Kelemahan pada pendekatan kognitif dan transformative ini tidak semua bahasa
itu hanya bersintaksis saja karena ada kemungkinan ditinjau dari sintaksis
benar tetapi secara sosiolinguistik tidak fungsional dan berpendapat lain.
-
Pendekatan communicative competence yang
dipelopori oleh Hymes (1976) dan Widdowson (1978). Pendekatan ini betujuan
pengajaran siswa mampu dalam berbahasa target yaitu siswa dapat berkomunikasi
secara terbatas bahkan secara langsung dan alami. Pendekatan communicative
competence ini memiliki kelemahan karena dianggap kurang ekplisit dalam segi
penjelasan bentuk dan fungsi. Kemudian lahirlah Systemic Functional Grammar
(SFG) atau tata bahasa fungsional yang dikembangkan oleh Halliday (1985),
Martin (2000), dan lain-lain.
-
Pendekatan literasi atau genre based,
pendekatan ini menyesuaikan kurrikulum 2004 di Indonesia dengan tujuan siswa
mampu menghasilkan wacana yang sesuai dengan tuntutan konteks komunikasi serta
lebih mengedepankan kepada pengenalan berbagai genre wacana lisan maupun
tulisan melalui empat tahapan: building knowledge of field, modeling of text,
joint construction of text, and independent construction of text.
Apa
itu literasi?
Literasi
dalam konteks pendidikan di Indonesia yang kita temui sekarang ini adalah
pembelajaran bahasa.
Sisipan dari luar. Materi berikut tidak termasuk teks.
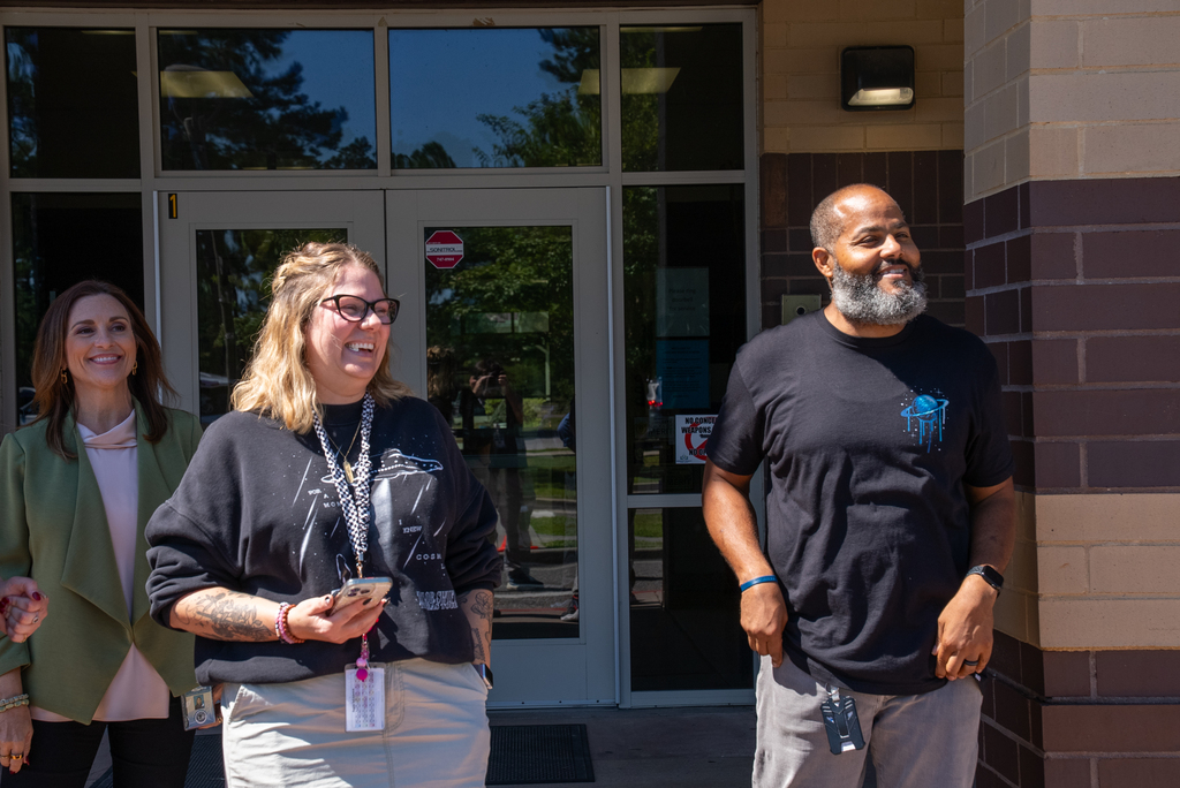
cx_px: 590
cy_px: 394
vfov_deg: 19.5
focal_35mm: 70
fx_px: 2296
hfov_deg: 28.8
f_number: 9
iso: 400
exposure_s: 1/400
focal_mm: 70
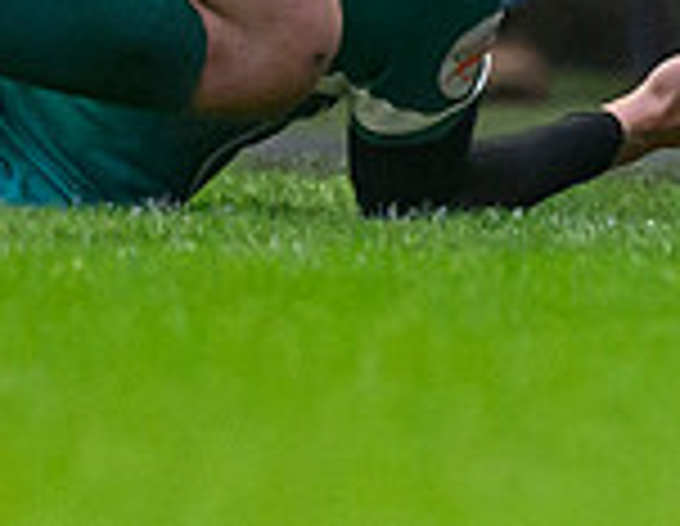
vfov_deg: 0.4
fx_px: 79423
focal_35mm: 3995
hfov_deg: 0.5
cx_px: 1286
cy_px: 702
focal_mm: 400
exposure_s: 1/2000
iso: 4000
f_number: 2.8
Jika kita mencari pengertian dalam Kamus Besar Bahasa
Indonesia maka yang ada hanyalah kata literator dan literer. Sedangkan
menggunakan definisi lama literasi adalah kemampuan membaca dan menulis.
Kita
mencoba menengok keadaan literasi (baca-tulis) pada zaman dahulu, literasi
hanya dianggap cukup sebagai modal dasar pendidikan agar dapat mengahadapi
tantangan zaman. Tetapi bukan itu maksud sebenarnya terciptanya literasi.
Keadaan saat ini jika hanya mengandalkan pendidikan dasar tidak akan cukup.
Literasi
kini kian berevolusi dan maknanya pun semakin meluas dan kompleks. Literasi
kini bukan hanya membaca dan menulis saja tetapi juga mencakup bidang lain
seperti:
-
Matematika
-
Sains
-
Social
-
Lingkungan
-
Keuangan
-
Bahkan Moral.
Keadaan literasi anak negeri. Jika kita
mengetahui lebih banyak dengan keadaan literasi di negeri ini pastinya mulut
kita akan ternganga lebar dan menggeleng-gelengkan kepala. Mengapa? Karena
bangsa kita benar-benar tertinggal jauh dengan bangsa lain. Mampukah sekarang
ini kita dapat mengejar ketertinggalan kita dengan bangsa lain?. Untuk
direnungkan bersama-sama. Diawali dengan kata prestasi. Siapa yang tidak
menginginkan memiliki sebuah prestasi? Ya, pastinya semua ingin memiliki
prestasi, tapi bagaimana jika prestasi tersebut di dapat dari urutan kelima
pada barisan terbawah. Bangga kah prestasi seperti itu? Indonesia menduduki
prestasi kelima dari urutan terbawah dalam bidang membaca. Ada yang salah
dengan keadaan pembaca atau tidak ada nya penulis yang menghasilkan sebuah
karya, hal itu mungkin menjadi salah satu faktornya. Sebagai bukti bahwa
masyarakat Indonesia tidak melek dengan literasi yaitu mereka selalu terpejam
jika melihat tulisan atau buku. Baru beberapa menit membaca mereka sudah merasa
mengantuk, dan banyak buku-buku yang hanya dijadikan sebuah pajangan di lemari.
Tahukan kita bahwa negara lain lebih maju dalam bidang karya tulis dan membaca
nya, karena masyarakat melek akan bacaan. Mereka lebih memilih meninggalkan
kendaraan mereka untuk sampai kesuatu tempat dan lebih memilih dengan kendaraan
umum. Karena mereka bisa melakukan aktivitas membaca buku di dalam bis/mobil
sampai menunggu sampai ditempat tujuan. Sedangkan keadaan yang terjadi di
angkutan umum di Indonesia banyak sekali orang yang hanya duduk termenung tanpa
adanya suatu aktivitas atau melakukan aktivitas yang hanya membuang-buang waktu
saja seperti bermain gadget, hp, dls. Prestasi membaca begitu rendah karena
budaya suka membaca belum diterapkan dalam kehidupan sehari hari.